- As empresas de tabaco sabiam que partículas radioativas na fumaça do cigarro tinham potencial para causar câncer, mas mantiveram isso em segredo.
- Pesquisadores da UCLA analisaram documentos internos da indústria do tabaco e descobriram que o setor já tinha consciência da radioatividade no tabaco desde 1959.
- A indústria realizou investigações minuciosas, na década de 1960, sobre os efeitos da radioatividade em fumantes.
- O polônio-210, material radioativo presente na fumaça do cigarro, emite radiação alfa carcinogênica e pode ser encontrado em todas as marcas de cigarro.
- A indústria sabia do potencial risco de câncer de pulmão, mas suprimiu a informação e proibiu publicações sobre a radioatividade na fumaça do cigarro.

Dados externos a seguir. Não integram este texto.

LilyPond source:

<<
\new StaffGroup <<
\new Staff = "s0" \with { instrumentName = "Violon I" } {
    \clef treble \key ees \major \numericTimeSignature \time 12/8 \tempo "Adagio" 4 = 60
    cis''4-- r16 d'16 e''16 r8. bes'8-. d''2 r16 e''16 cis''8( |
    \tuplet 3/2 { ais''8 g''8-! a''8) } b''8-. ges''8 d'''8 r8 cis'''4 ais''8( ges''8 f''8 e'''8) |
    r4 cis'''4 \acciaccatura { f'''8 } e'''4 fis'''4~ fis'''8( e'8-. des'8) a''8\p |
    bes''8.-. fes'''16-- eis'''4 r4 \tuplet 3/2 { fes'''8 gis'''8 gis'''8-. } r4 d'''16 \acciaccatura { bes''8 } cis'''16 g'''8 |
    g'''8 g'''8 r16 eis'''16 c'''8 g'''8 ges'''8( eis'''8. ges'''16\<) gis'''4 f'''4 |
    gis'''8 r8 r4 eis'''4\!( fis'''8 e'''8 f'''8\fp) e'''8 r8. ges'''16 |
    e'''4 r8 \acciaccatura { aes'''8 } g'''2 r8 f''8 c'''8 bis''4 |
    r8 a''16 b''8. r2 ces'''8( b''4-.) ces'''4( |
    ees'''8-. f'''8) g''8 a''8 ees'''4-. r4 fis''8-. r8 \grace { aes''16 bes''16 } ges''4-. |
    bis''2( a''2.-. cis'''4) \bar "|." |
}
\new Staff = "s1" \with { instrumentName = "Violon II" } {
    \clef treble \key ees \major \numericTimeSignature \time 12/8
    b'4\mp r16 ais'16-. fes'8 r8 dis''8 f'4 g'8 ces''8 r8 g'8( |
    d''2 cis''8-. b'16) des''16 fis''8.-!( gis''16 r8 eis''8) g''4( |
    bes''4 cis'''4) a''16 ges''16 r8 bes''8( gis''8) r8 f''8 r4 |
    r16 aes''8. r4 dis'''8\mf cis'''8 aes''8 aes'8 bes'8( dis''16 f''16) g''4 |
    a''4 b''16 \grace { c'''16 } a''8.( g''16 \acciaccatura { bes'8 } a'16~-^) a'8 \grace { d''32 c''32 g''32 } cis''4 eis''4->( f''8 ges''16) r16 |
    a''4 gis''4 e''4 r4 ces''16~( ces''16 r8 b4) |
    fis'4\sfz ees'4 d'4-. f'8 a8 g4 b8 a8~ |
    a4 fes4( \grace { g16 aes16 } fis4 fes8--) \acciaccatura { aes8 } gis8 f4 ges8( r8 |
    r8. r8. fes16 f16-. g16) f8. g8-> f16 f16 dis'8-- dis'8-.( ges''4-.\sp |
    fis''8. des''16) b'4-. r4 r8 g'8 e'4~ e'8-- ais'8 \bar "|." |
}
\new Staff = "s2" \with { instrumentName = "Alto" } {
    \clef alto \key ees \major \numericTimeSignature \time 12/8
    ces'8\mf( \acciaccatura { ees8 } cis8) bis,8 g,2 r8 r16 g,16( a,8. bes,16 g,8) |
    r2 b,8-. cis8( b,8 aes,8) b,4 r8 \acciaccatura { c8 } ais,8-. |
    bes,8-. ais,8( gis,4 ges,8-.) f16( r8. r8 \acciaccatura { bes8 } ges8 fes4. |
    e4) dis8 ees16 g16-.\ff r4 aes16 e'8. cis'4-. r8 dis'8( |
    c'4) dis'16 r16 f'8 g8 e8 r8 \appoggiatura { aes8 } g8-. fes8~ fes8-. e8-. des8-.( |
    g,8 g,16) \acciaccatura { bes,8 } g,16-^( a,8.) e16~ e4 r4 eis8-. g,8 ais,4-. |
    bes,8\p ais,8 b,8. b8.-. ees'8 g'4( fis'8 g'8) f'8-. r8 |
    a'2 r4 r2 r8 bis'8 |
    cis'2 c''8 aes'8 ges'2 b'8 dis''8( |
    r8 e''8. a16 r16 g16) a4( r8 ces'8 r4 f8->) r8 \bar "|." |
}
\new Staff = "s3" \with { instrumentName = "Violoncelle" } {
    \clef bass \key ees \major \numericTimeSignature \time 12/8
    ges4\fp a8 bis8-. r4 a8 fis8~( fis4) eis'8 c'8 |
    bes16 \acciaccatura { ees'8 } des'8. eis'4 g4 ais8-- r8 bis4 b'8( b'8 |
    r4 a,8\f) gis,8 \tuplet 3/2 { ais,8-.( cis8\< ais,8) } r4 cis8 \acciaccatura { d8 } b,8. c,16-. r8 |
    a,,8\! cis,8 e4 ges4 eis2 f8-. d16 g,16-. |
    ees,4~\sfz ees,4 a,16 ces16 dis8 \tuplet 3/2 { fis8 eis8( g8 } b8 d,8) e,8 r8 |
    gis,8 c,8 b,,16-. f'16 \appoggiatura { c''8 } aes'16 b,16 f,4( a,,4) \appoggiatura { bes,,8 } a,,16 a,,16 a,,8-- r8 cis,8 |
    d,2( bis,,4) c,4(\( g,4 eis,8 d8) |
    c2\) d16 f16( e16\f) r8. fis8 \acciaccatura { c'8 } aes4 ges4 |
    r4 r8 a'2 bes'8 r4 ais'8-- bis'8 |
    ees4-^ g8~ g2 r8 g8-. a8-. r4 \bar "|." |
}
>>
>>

- Apesar dos riscos, as empresas de tabaco não adotaram a técnica de lavagem ácida, capaz de remover o polônio-210 do tabaco.
- Essa técnica não foi usada porque poderia afetar a absorção de nicotina.
- As partículas radioativas da fumaça do cigarro se acumulam nos pontos de bifurcação dos brônquios nos pulmões, formando "pontos quentes" com maior probabilidade de desenvolvimento de câncer de pulmão.
- Os resultados do estudo sugerem que, por razões de saúde pública, o FDA deve priorizar a remoção de partículas alfa dos produtos de tabaco.
- O estudo foi financiado pelo programa de pesquisa sobre doenças relacionadas ao tabagismo da Universidade da Califórnia.